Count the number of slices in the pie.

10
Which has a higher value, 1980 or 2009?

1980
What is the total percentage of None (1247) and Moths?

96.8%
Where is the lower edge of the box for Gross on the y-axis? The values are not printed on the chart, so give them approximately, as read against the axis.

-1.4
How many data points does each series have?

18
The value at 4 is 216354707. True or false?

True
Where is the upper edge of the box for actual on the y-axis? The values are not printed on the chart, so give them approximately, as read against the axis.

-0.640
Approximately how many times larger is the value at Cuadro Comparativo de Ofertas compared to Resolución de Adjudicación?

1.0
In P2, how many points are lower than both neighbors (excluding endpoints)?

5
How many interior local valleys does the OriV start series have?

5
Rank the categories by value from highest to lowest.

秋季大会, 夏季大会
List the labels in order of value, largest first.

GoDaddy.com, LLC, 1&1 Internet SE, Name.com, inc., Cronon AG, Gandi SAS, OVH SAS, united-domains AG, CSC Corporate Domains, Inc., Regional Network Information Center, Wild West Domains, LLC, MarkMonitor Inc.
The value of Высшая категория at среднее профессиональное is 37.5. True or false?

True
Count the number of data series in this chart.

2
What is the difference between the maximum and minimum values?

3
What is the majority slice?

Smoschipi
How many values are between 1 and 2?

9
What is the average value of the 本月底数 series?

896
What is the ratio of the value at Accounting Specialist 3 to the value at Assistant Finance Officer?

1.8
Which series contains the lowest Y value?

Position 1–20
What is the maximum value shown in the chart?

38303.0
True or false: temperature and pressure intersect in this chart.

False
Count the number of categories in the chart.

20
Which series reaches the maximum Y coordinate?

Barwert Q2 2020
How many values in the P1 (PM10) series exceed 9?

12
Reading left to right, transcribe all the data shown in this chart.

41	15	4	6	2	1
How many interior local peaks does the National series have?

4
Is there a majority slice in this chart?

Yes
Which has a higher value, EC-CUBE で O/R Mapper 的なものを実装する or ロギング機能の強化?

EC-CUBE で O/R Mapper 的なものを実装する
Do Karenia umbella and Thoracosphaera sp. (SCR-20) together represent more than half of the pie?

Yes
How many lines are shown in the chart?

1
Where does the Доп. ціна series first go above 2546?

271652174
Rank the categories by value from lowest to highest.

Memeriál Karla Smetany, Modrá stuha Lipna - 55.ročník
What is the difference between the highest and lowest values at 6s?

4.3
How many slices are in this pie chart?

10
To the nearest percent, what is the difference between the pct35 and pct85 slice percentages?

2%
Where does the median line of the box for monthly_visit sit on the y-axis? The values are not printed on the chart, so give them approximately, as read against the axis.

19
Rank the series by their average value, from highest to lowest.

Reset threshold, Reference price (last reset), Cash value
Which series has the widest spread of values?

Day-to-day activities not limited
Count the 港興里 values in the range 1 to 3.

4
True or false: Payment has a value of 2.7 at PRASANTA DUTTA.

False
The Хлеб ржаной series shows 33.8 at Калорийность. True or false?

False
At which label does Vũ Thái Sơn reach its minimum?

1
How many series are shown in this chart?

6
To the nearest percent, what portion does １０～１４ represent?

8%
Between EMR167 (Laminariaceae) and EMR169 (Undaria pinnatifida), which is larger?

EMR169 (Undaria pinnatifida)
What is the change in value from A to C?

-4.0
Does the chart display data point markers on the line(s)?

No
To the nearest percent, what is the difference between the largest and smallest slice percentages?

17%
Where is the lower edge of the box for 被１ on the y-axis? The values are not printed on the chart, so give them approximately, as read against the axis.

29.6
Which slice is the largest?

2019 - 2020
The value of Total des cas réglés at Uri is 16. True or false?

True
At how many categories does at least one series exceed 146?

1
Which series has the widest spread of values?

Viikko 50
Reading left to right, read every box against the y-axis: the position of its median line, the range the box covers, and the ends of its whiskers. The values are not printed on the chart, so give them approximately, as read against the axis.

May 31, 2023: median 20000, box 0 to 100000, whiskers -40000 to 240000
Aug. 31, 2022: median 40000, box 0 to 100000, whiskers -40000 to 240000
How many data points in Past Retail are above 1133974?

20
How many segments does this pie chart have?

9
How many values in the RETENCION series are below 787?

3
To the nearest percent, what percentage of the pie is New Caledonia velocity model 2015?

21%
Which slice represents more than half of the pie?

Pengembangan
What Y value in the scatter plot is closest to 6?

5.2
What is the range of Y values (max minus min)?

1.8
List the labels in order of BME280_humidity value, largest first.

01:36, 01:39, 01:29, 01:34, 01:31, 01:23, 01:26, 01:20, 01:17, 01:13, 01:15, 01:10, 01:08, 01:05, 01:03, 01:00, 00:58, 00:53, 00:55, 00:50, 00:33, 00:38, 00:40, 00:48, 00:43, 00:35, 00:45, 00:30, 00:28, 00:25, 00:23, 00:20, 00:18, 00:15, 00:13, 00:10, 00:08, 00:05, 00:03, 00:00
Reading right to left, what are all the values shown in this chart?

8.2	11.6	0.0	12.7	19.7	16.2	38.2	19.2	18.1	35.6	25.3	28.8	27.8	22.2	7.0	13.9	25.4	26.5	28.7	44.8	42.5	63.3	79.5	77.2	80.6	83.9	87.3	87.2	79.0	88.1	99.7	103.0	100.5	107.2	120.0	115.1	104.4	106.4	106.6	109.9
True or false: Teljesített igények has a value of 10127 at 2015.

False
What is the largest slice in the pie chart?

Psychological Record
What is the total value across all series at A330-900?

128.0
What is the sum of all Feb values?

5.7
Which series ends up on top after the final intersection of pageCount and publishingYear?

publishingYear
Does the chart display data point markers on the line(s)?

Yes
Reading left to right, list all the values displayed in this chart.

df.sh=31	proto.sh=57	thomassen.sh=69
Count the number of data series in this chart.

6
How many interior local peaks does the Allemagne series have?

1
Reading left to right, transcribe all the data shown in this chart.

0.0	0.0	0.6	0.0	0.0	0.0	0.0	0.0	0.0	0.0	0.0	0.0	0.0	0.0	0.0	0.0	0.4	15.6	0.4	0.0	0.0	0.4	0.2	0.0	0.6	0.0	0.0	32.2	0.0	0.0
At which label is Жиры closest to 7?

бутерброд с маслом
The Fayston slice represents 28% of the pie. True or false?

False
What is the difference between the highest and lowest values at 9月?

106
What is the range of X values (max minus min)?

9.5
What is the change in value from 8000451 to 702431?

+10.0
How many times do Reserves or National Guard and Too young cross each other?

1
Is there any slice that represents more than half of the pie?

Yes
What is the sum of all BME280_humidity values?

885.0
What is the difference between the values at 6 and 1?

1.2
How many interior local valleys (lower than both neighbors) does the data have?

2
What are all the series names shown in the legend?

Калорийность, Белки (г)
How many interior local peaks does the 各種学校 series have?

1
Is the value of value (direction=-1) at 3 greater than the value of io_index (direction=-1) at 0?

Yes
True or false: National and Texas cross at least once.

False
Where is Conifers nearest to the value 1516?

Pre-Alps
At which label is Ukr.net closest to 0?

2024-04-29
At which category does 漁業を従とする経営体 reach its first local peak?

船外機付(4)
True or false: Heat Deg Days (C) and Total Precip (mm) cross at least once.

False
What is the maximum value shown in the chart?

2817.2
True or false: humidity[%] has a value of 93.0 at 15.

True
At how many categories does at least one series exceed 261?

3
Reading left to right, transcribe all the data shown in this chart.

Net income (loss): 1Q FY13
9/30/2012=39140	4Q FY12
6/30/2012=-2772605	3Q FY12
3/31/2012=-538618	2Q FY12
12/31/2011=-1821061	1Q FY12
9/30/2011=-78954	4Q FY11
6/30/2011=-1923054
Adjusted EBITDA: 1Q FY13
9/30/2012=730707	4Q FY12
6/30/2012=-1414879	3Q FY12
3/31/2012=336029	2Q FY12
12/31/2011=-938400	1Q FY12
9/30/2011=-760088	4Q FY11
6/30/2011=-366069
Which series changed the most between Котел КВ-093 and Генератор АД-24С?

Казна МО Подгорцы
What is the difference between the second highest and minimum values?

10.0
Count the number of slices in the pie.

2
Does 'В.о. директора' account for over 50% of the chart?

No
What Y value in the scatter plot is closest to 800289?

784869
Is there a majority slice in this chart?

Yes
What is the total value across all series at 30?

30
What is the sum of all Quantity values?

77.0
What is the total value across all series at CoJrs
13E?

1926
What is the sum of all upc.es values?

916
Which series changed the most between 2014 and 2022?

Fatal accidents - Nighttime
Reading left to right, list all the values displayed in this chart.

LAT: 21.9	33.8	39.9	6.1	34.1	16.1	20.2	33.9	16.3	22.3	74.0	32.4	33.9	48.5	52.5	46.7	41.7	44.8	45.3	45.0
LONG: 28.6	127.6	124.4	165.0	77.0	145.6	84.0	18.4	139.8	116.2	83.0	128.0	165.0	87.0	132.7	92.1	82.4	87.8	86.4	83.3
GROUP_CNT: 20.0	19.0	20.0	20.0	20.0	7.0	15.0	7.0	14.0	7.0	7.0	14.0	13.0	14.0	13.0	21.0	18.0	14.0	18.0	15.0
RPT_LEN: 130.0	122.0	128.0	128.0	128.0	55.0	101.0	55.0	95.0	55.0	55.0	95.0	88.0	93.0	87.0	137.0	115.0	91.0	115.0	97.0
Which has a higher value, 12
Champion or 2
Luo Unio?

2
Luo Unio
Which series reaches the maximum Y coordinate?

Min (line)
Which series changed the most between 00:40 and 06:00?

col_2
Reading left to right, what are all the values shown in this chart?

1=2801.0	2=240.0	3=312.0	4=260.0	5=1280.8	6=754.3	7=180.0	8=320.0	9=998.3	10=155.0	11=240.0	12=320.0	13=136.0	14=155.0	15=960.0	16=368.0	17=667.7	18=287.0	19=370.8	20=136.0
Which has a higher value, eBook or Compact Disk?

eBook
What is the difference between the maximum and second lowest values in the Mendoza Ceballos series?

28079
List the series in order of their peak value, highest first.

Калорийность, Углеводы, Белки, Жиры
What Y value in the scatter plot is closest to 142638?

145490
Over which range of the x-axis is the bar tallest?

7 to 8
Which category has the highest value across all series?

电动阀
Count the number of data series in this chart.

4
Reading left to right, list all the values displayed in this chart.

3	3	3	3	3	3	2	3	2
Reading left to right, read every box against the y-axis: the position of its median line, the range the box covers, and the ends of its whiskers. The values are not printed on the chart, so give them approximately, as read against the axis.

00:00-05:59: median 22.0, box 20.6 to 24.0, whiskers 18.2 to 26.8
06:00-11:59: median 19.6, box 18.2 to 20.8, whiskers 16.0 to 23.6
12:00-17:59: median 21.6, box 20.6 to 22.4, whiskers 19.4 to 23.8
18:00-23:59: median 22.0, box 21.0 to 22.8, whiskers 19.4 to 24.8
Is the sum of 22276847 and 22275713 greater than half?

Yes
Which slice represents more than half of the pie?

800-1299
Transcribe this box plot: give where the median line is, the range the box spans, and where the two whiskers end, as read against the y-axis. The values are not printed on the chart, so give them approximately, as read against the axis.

____________

Assignment:
Gather every line of the entries above that contains the word "higher". Case counts, so uppercase and lowercase letters don't match each other.

Output of the exercise:
Which has a higher value, 1980 or 2009?
Which has a higher value, EC-CUBE で O/R Mapper 的なものを実装する or ロギング機能の強化?
Which has a higher value, 12
Which has a higher value, eBook or Compact Disk?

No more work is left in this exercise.